*USING THE INFORMATION:*
1. In the text on dog tooth extractions, what are named as the main causes behind a dog needing a dental extraction?
2. Repeat the part of the dog tooth extraction text that begins at the words "Dogs may occasionally" and stops after the words "one is needed.".
3. Go on with the text about dog tooth extractions, picking up after its last sentence.

*PASSAGE:*
------------------------------------

Dogs may occasionally experience dental concerns due to decay and damage, which can result in teeth needing to be removed. Here, our Rochester vets talk about dog tooth extractions and what to expect when one is needed.
Dental Surgery For Removing Dog Teeth
A dog tooth extraction is a surgical procedure performed by your veterinarian to remove a damaged or decayed tooth from your dog's mouth in order to restore good oral health and relieve pain. Your dog will need to be placed under general anesthesia for the procedure in order to ensure the safety of your pup and the veterinary team working on them.
At Ridgemont Animal Hospital our veterinarians understand that finding out your dog needs dental surgery can be overwhelming, but we'd like to assure you that we are committed to making the extraction process as stress-free as possible for both you and your four-legged friend.
If your pet needs dental surgery, your vet will take the time to walk through each step of the process with you and answer any questions you may have about the procedure or the recovery process. We aim to make your dog's visit are relaxing as possible.
Reasons for Dog Tooth Extraction Surgery
Gum disease and a lack of dental care and oral hygiene are the main causes behind a dog needing a dental extraction. When a tooth is damaged beyond repair, it is important to remove it to prevent infection and pain caused by the decayed tooth.
After your dog's damaged tooth (or teeth) has been removed, your veterinarian will discuss easy at-home care for your dog's teeth and gums. Our team wants to help you provide your pup with the oral health care they need to prevent other teeth from becoming decayed.

------------------------------------

*DATA FOR ANALYSIS:*
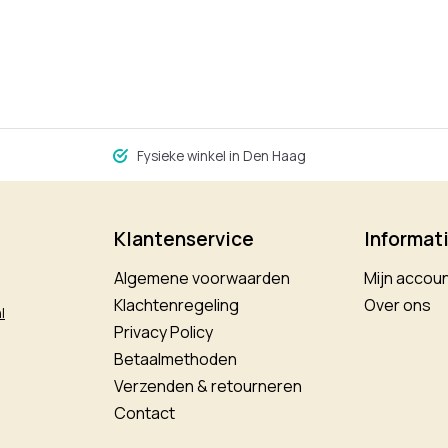
Fysieke winkel in Den Haag
Klantenservice
Informat
Algemene voorwaarden
Mijn accou
Klachtenregeling
Over ons
l
Privacy Policy
Betaalmethoden
Verzenden & retourneren
Contact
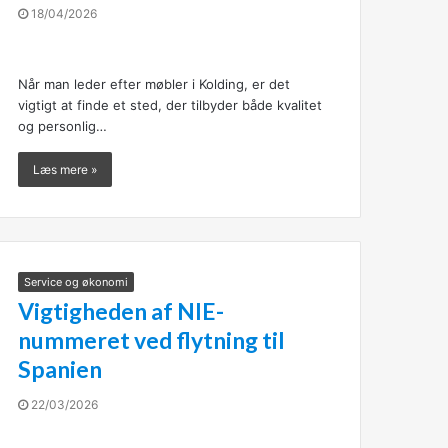
18/04/2026
Når man leder efter møbler i Kolding, er det
vigtigt at finde et sted, der tilbyder både kvalitet
og personlig…
Læs mere »
Service og økonomi
Vigtigheden af NIE-
nummeret ved flytning til
Spanien
22/03/2026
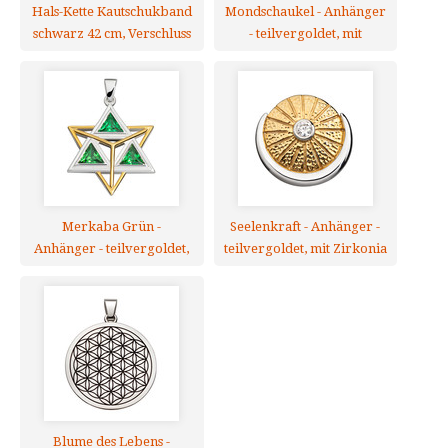
Hals-Kette Kautschukband
Mondschaukel - Anhänger
schwarz 42 cm, Verschluss
- teilvergoldet, mit
925er Silber
Mondstein
Merkaba Grün -
Seelenkraft - Anhänger -
Anhänger - teilvergoldet,
teilvergoldet, mit Zirkonia
mit Zirkonia
Blume des Lebens -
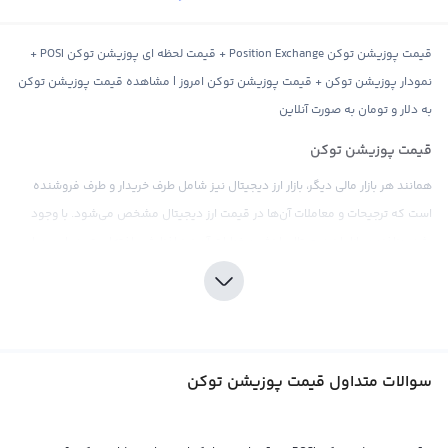
قیمت پوزیشن توکن Position Exchange + قیمت لحظه ای پوزیشن توکن POSI +
نمودار پوزیشن توکن + قیمت پوزیشن توکن امروز | مشاهده قیمت پوزیشن توکن
به دلار و تومان به صورت آنلاین
قیمت پوزیشن توکن
همانند هر بازار مالی دیگر، بازار ارز دیجیتال نیز شامل طرف خریدار و طرف فروشنده
است که ترجیحات و معاملات آن‌ها در قیمت ارز دیجیتال مشخص می‌شود. با وجود
رشد روزافزون بازار ارز دیجیتال، ارزش و خطرات آن نیز افزایش یافته‌است. در این میان،
به دلیل پیچیدگی و نوسان قیمت‌های بیت کوین و سایر ارزهای دیجیتال، احتمالی
برای سرمایه‌گذاران حرفه‌ای وجود دارد که در این مواقع به دنبال استفاده از
پلتفرم‌ها و صرافی‌هایی مانند پوزیشن توکن هستند.
قیمت پوزیشن توکن، ارزش جدیدی در بازار ارز دیجیتال است که با سمبل POSI و نام
سوالات متداول قیمت پوزیشن توکن
انگلیسی Position Exchange شناخته می‌شود. این ارز دیجیتال به عنوان یک ابزار
متمرکز در بازار ارز دیجیتال معرفی شده و این پلتفرم بهترین استراتژی‌ها و ابزارهای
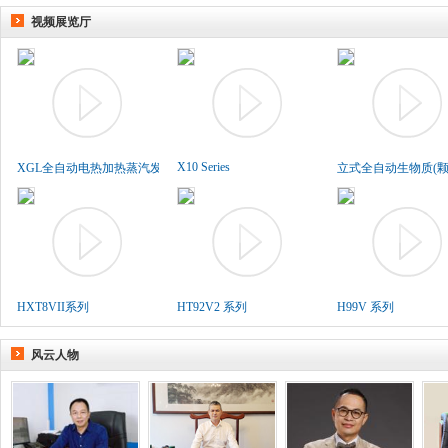
视频展览厅
X10 Series
XGL全自动电热加热蒸汽发生..
立式全自动生物质(颗粒
HXT8VII系列
HT92V2 系列
H99V 系列
风云人物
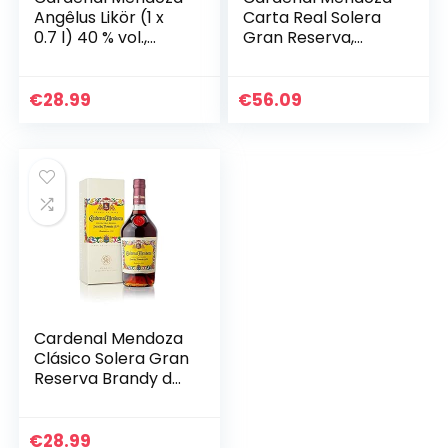
Angêlus Likör (1 x
Carta Real Solera
0.7 l) 40 % vol.,
Gran Reserva,
Brandy Liquor der
Brandy de Jerez (1
Spitzenklasse, auf
x 0.7l) 40% vol, 25
Basis des beliebten
Jahre im Solera-
€
28.99
€
56.09
Cardenal…
System gereift…
Cardenal Mendoza
Clásico Solera Gran
Reserva Brandy de
Jerez (1×0,7l) 40%
vol. – In edler
Geschenkbox – 15
€
28.99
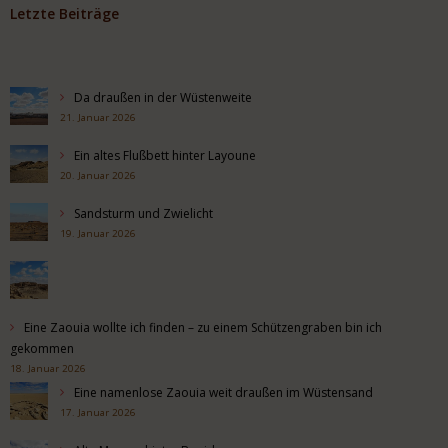
Letzte Beiträge
Da draußen in der Wüstenweite
21. Januar 2026
Ein altes Flußbett hinter Layoune
20. Januar 2026
Sandsturm und Zwielicht
19. Januar 2026
Eine Zaouia wollte ich finden – zu einem Schützengraben bin ich
gekommen
18. Januar 2026
Eine namenlose Zaouia weit draußen im Wüstensand
17. Januar 2026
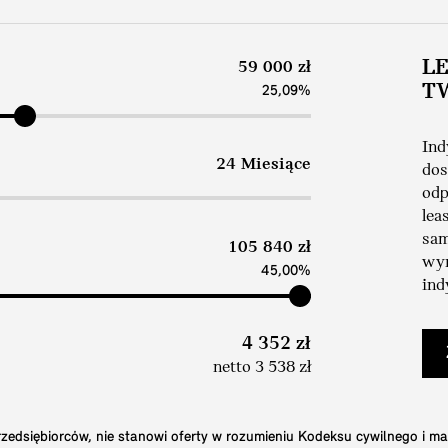
L
59 000 zł
T
25,09%
Ind
24 Miesiące
dos
odp
lea
sam
105 840 zł
wym
45,00%
ind
4 352 zł
netto 3 538 zł
edsiębiorców, nie stanowi oferty w rozumieniu Kodeksu cywilnego i ma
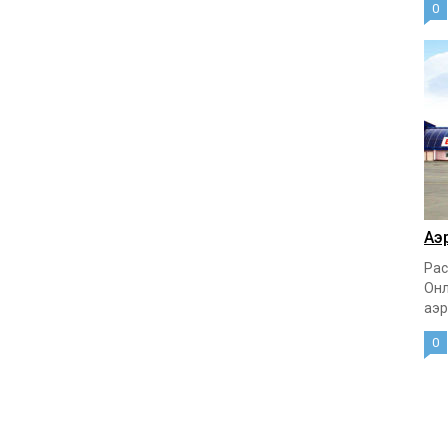
0
Аэ
Рас
Онл
аэр
0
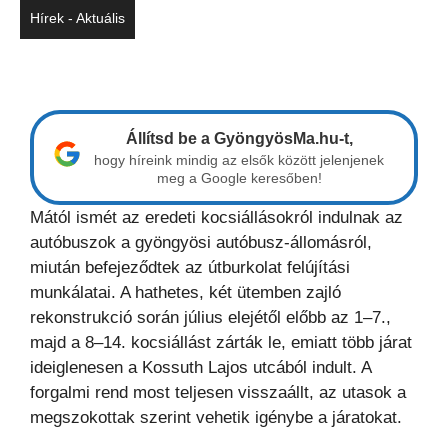
Hírek - Aktuális
Állítsd be a GyöngyösMa.hu-t,
hogy híreink mindig az elsők között jelenjenek
meg a Google keresőben!
Mától ismét az eredeti kocsiállásokról indulnak az
autóbuszok a gyöngyösi autóbusz-állomásról,
miután befejeződtek az útburkolat felújítási
munkálatai. A hathetes, két ütemben zajló
rekonstrukció során július elejétől előbb az 1–7.,
majd a 8–14. kocsiállást zárták le, emiatt több járat
ideiglenesen a Kossuth Lajos utcából indult. A
forgalmi rend most teljesen visszaállt, az utasok a
megszokottak szerint vehetik igénybe a járatokat.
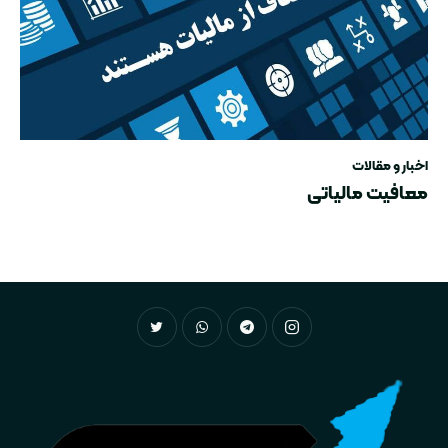
اخبار و مقالات
معافیت مالیاتی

------------------------------------

*ANSWERS FOR THE EXERCISE:*
1. Gum disease and a lack of dental care and oral hygiene are the main causes.

2.
Dogs may occasionally experience dental concerns due to decay and damage, which can result in teeth needing to be removed. Here, our Rochester vets talk about dog tooth extractions and what to expect when one is needed.

3.
Your veterinarian may suggest regular dental cleanings for your dog as part of their annual preventive care schedule. Annual dental cleaning goes a long way toward preventing gum disease and tooth decay, which is as important for pets as it is for people.
That said, tooth decay isn't the only reason why your dog may need a tooth extraction. Dog teeth may also need to be removed for any of the following reasons:
- Fractured or broken teeth - Broken teeth can lead to painful abscesses and infection.
- Deciduous teeth - Baby teeth that do not fall out on their own may need to be removed.
- Oral tumors - The treatment of tumors may involve the extraction of nearby teeth.
- Orthodontic abnormalities - Just like humans, sometimes dogs have teeth where they don't belong.
What to Expect After Tooth Extraction in Dogs
The roots of your dog's teeth help to hold their teeth into place. In dogs, there can be as many as three roots holding an individual tooth in place. To fully extract a tooth, all roots must be removed.
During your dog's dental surgery, your pup will be under the effects of anesthesia to keep them safe and comfortable. When they wake up they will likely be groggy and lethargic for the remainder of the day - this is completely normal.
Tooth extraction surgeries don't require much downtime and your pup should be able to return home the same day.
If hard kibble is a part of your dog's usual diet, you can soften the kibbles in warm water to make their food easier to eat for a few days following surgery. You should also avoid playing any tugging games with your dog until their mouth has completely healed, which typically takes around 2 weeks.
It's important to note that you may see small amounts of blood in your dog's saliva. While this is normal, there should not be any significant bleeding. If there is, contact your veterinarian immediately.
Dog Tooth Extraction Complications
If the tissue at the site of your dog's tooth extraction becomes infected you may notice one or more of the following symptoms:
- Bad breath
- Swelling of the lower or upper jawline
- Swelling under your pup's eyes
- Reluctance to eat
- Runny nose or drooling
- Dropping food from mouth while eating
- Lack of energy
Even though antibiotics may have been sent home as part of your pup's surgery aftercare, you should check in with your dog’s veterinarian if you notice any of the signs listed above.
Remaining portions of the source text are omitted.